③ Command Line Input tools: package provide below tools

https://github.com/arita37/mlmodels/blob/dev/docs/README_docs/README_usage_CLI.md

#######################################################################################

④ Interface

models.py

   module_load(model_uri)
   model_create(module)
   fit(model, module, session, data_pars, out_pars   )
   metrics(model, module, session, data_pars, out_pars)
   predict(model, module, session, data_pars, out_pars)
   save(model, path)
   load(model)

optim.py

   optim(modelname="model_tf.1_lstm.py",  model_pars= {}, data_pars = {}, compute_pars={"method": "normal/prune"}
       , save_folder="/mymodel/", log_folder="", ntrials=2) 

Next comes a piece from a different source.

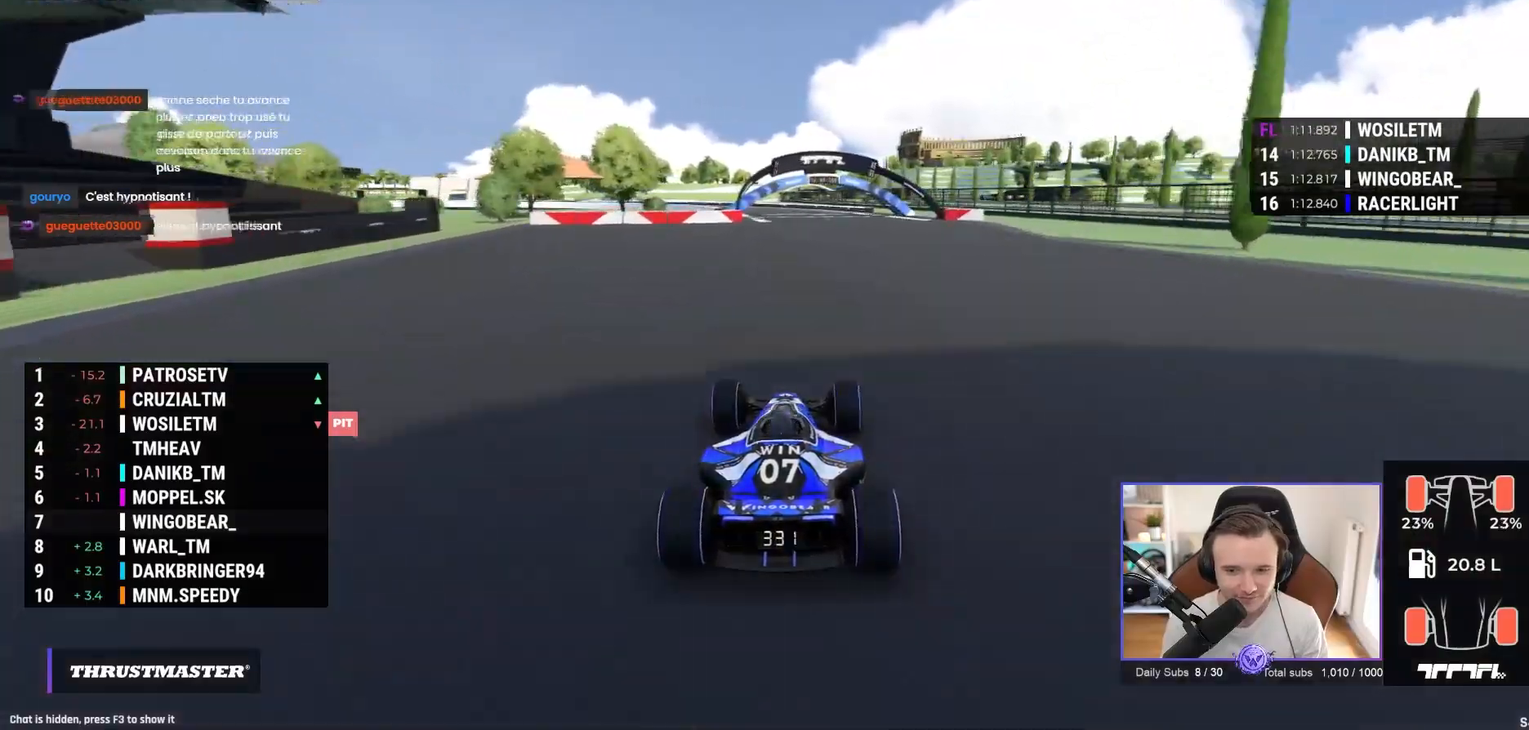
{"buttons": ["A"], "left_stick": "left", "events": [[83, "left_stick", "left"]]}
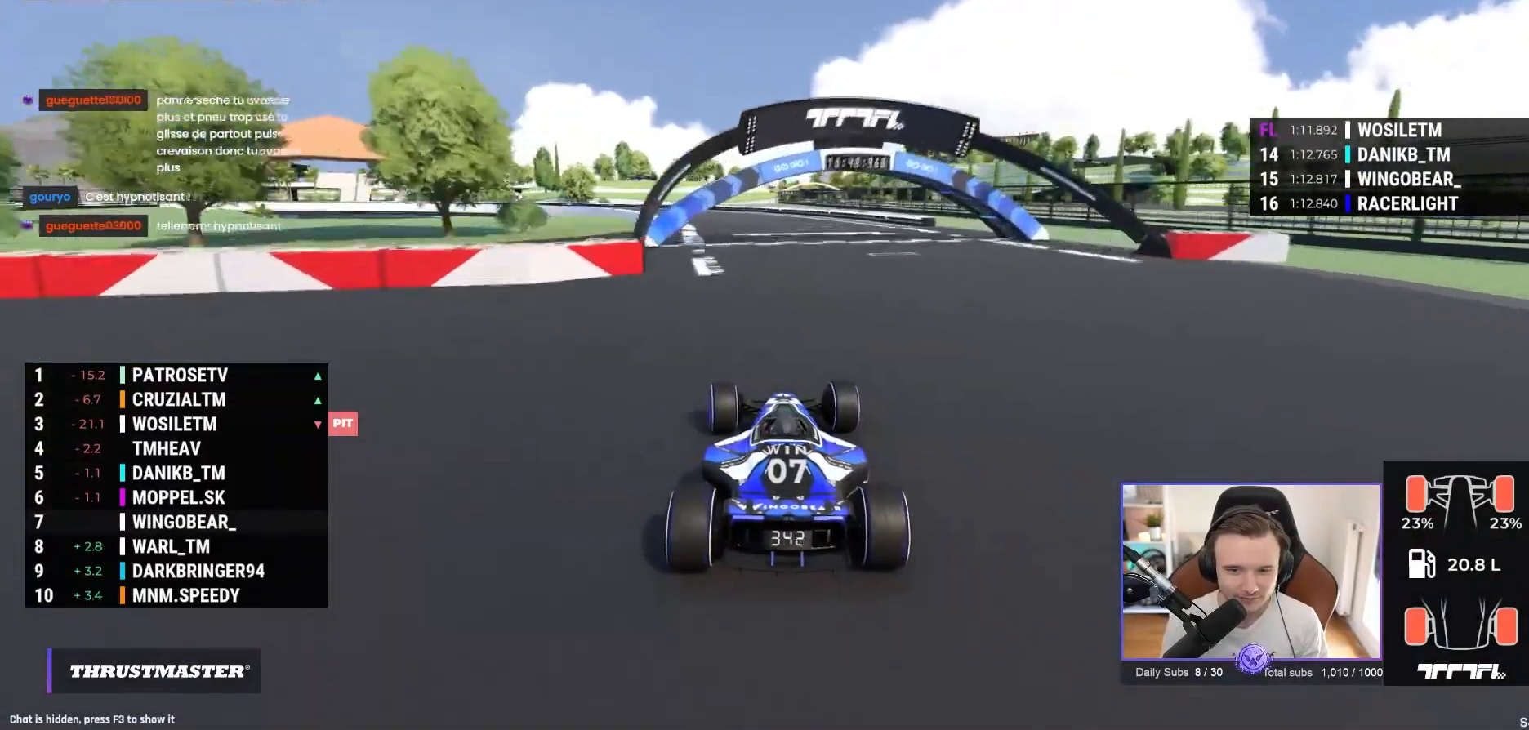
{"buttons": ["A"], "left_stick": "left"}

   optim_optuna(modelname="model_tf.1_lstm.py", model_pars= {}, data_pars = {}, compute_pars={"method" : "normal/prune"},
                save_folder="/mymodel/", log_folder="", ntrials=2) 

Generic parameters

   Define in models_config.json
   model_params      :  Relative to model definition 
   compute_pars      :  Relative to  the compute process
   data_pars         :  Relative to the input data
   out_pars          :  Relative to outout data

Sometimes, data_pars is required to setup the model (ie CNN with image size...)

#######################################################################################

⑥ Naming convention

Function naming

pd_   :  input is pandas dataframe
np_   :  input is numpy
sk_   :  inout is related to sklearn (ie sklearn model), input is numpy array
plot_


col_ :  function name for column list related.